# What you should do
Render every line of the data below as a Markdown table with two columns, Row and Line, numbering the rows and skipping blank lines. Leave the pictures out of the answer.

# Records shown
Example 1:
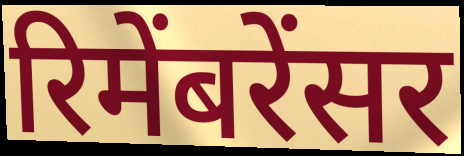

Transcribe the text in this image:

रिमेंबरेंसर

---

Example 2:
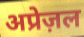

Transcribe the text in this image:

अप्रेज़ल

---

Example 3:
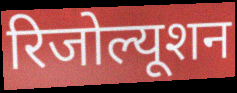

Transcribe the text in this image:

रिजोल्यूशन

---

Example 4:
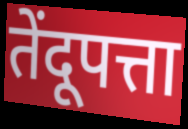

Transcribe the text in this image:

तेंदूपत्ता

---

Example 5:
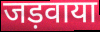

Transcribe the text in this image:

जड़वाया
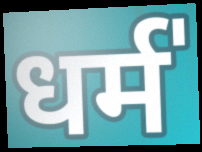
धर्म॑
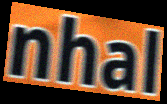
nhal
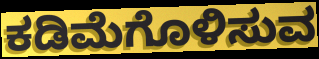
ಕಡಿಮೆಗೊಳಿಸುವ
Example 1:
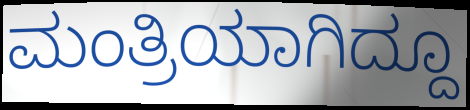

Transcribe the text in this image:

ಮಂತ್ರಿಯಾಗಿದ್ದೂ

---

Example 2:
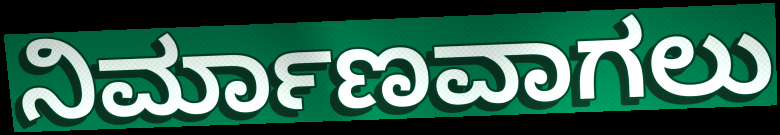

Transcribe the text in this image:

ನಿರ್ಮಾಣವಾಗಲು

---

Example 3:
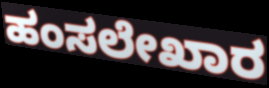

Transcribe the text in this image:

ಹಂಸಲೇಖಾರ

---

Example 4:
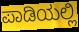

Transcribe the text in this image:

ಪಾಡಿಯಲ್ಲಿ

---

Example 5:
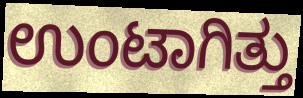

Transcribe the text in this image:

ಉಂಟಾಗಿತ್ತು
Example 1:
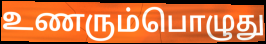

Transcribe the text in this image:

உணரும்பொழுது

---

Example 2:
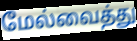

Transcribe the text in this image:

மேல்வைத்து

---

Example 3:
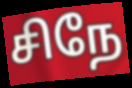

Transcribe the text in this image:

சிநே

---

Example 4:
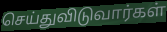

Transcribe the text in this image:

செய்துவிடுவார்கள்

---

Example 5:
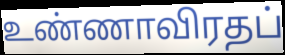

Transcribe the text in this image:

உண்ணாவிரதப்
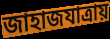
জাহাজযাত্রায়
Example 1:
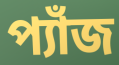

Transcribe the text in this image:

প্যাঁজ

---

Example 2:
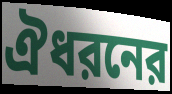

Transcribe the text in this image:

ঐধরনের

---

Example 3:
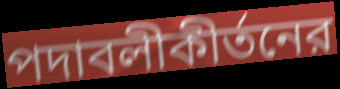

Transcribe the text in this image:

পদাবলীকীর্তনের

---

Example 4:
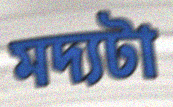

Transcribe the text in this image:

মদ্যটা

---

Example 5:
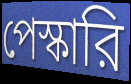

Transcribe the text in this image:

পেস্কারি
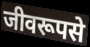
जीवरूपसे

# Worked answer
| Row | Line |
|---|---|
| 1 | Example 1: |
| 2 | Transcribe the text in this image: |
| 3 | रिमेंबरेंसर |
| 4 | --- |
| 5 | Example 2: |
| 6 | Transcribe the text in this image: |
| 7 | अप्रेज़ल |
| 8 | --- |
| 9 | Example 3: |
| 10 | Transcribe the text in this image: |
| 11 | रिजोल्यूशन |
| 12 | --- |
| 13 | Example 4: |
| 14 | Transcribe the text in this image: |
| 15 | तेंदूपत्ता |
| 16 | --- |
| 17 | Example 5: |
| 18 | Transcribe the text in this image: |
| 19 | जड़वाया |
| 20 | धर्म॑ |
| 21 | nhal |
| 22 | ಕಡಿಮೆಗೊಳಿಸುವ |
| 23 | Example 1: |
| 24 | Transcribe the text in this image: |
| 25 | ಮಂತ್ರಿಯಾಗಿದ್ದೂ |
| 26 | --- |
| 27 | Example 2: |
| 28 | Transcribe the text in this image: |
| 29 | ನಿರ್ಮಾಣವಾಗಲು |
| 30 | --- |
| 31 | Example 3: |
| 32 | Transcribe the text in this image: |
| 33 | ಹಂಸಲೇಖಾರ |
| 34 | --- |
| 35 | Example 4: |
| 36 | Transcribe the text in this image: |
| 37 | ಪಾಡಿಯಲ್ಲಿ |
| 38 | --- |
| 39 | Example 5: |
| 40 | Transcribe the text in this image: |
| 41 | ಉಂಟಾಗಿತ್ತು |
| 42 | Example 1: |
| 43 | Transcribe the text in this image: |
| 44 | உணரும்பொழுது |
| 45 | --- |
| 46 | Example 2: |
| 47 | Transcribe the text in this image: |
| 48 | மேல்வைத்து |
| 49 | --- |
| 50 | Example 3: |
| 51 | Transcribe the text in this image: |
| 52 | சிநே |
| 53 | --- |
| 54 | Example 4: |
| 55 | Transcribe the text in this image: |
| 56 | செய்துவிடுவார்கள் |
| 57 | --- |
| 58 | Example 5: |
| 59 | Transcribe the text in this image: |
| 60 | உண்ணாவிரதப் |
| 61 | জাহাজযাত্রায় |
| 62 | Example 1: |
| 63 | Transcribe the text in this image: |
| 64 | প্যাঁজ |
| 65 | --- |
| 66 | Example 2: |
| 67 | Transcribe the text in this image: |
| 68 | ঐধরনের |
| 69 | --- |
| 70 | Example 3: |
| 71 | Transcribe the text in this image: |
| 72 | পদাবলীকীর্তনের |
| 73 | --- |
| 74 | Example 4: |
| 75 | Transcribe the text in this image: |
| 76 | মদ্যটা |
| 77 | --- |
| 78 | Example 5: |
| 79 | Transcribe the text in this image: |
| 80 | পেস্কারি |
| 81 | जीवरूपसे |